Supplier SelectionVendor SelectionBeschaffungsoptimierungSourcing-Entscheidung
Das Supplier Selection Problem ist die systematische Entscheidung, welche konkurrierenden Anbieter ein Käufer (Hersteller, Händler, Dienstleister) auf seiner Freigabeliste behält und wie viel Volumen jeder pro Bestellperiode erhält. Die klassische Literatur zur mehrkriteriellen Entscheidungsfindung (Weber, Current und Benton 1991; De Boer, Labro und Morlacchi 2001) untersucht die Gewichtung von Preis, Qualität (Fehlerquote), Lieferleistung, Kapazität, finanzieller Stabilität, geografischer Lage, Zertifizierungen und Nachhaltigkeit.
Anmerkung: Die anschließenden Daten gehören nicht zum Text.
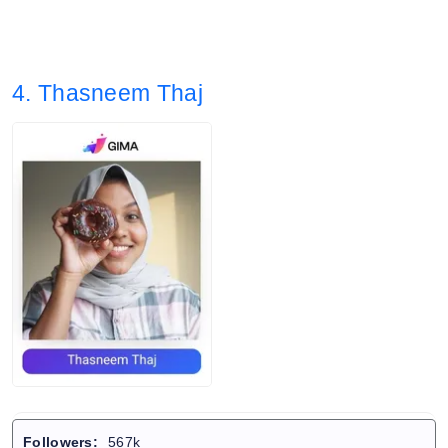
4. Thasneem Thaj
Followers:
567k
Die Lösung erfolgt typisch zweistufig: zunächst liefern MCDM-Methoden wie AHP oder TOPSIS gewichtete Scores; danach verteilt ein MILP-Modell die Mengen unter Kapazitäts-, Mindestbestellmengen-, Single-Source-Risiko- und Mengenrabattbedingungen. Das Konzept der Gesamtkosten — Stückpreis erweitert um Qualitäts-, Verspätungs- und Nichtkonformitätskosten — ist das prägende Merkmal strukturierter Lieferantenauswahl.
Örnek
Ein Kabelhersteller bewertet 35 Rohstofflieferanten via AHP über fünf Kriterien (Preis, Qualität, Lieferung, Risiko, Nachhaltigkeit), führt ein MILP für die Quartalsverteilung aus und senkt die Gesamtkosten von 8 Mio. TRY auf 6,8 Mio. TRY pro Jahr (-15%).